Clouds Drift, and Then...





The crumpled blanket of our sky
is my hesitance for waking up
unless I need to; like everyone
I prefer the warm idleness of a world
at the mercy of my imagination.
The impermanence of clouds
lands my feet on the floor, then
everything happens.



January 2021

Wednesday, January 20

The inefficiency of human life

What's lost in the cartilage of the Earth
--seems inefficient, he noticed: old people die
with heads full of knowledge, while young
people must learn it all for themselves.
Are we stuck in some kind of cycle?
Shit, maybe.  But it wasn't ever about
knowing, as such, right--that's why
the internet isn't just an encyclopedia.
Doesn't satisfy him, but man, sometimes
I don't care anymore if it does or not.
Except then Oliver will rage about nothing
and I recall being obstinate, hateful, &
I know my father learned to respond to me;
as I must now haltingly learn to respond,
even though these kids must be easier,
and I agree this is pretty inefficient.




January 2021

Thursday, January 14

Oh. Was that it?
The whole digit 
on a series of calendars, now trash,
ticking forward at midnight—
am I onstage now?
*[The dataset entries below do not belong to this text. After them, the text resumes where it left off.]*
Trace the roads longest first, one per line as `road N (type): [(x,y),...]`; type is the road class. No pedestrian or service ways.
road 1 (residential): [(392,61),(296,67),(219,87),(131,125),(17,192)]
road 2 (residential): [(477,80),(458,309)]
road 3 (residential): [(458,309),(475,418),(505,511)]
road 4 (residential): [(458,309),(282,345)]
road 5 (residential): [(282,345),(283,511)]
Well.
“Here are the things I have 
prepared,” but fumbling
through my bag, I cannot find,
“wait a second,”
I must have left them.
At home, or maybe
on a bench somewhere
back when we did
things outside.
“I’ll tell you a story, then—“
and that’s how you’ll learn
how little I have to tell
for an entire year gone.



January 2021

Monday, December 28

Winter Farms









I saw you from the highway
(maybe you saw my car,
an expensive bubble of different
air heated to sixty-eight,
screaming past at seventy-four:
all engine noise, aerodynamics,
synthetic rubber on asphalt)—
you paused
on the farmhouse porch,
sized up the winter chill, then
turning to your barn, I saw
your resolute march
into snow and frozen air,
the highway one dull roar
behind you nearby,
an audience taking in
your pastoral silhouettes.




December 2020

Monday, December 21

We stare at the brown starless sky
wishing for something new—not
new to humankind, but new to us:
an unexpected conversation, some
experience of another human’s way,
some turn of phrase or thought
we hadn’t had before. Anyway, we stare
and the brown sky is silent,
like our minds, like our lost encounters,
saying nothing back to us. 
Our hearts will beat like this
for years, craving that next thrill
of the unforeseen: because,
as I heard once in a phone call
with a distant friend, time passes
evenly, but with no marks of Newness
seems to slip whole weeks & years
into a blank and sightless void, so that
thinking back, it seems time cheated us 
running swiftly toward our ends
when all we can recall is some
cold, unfeeling, brown & starless sky.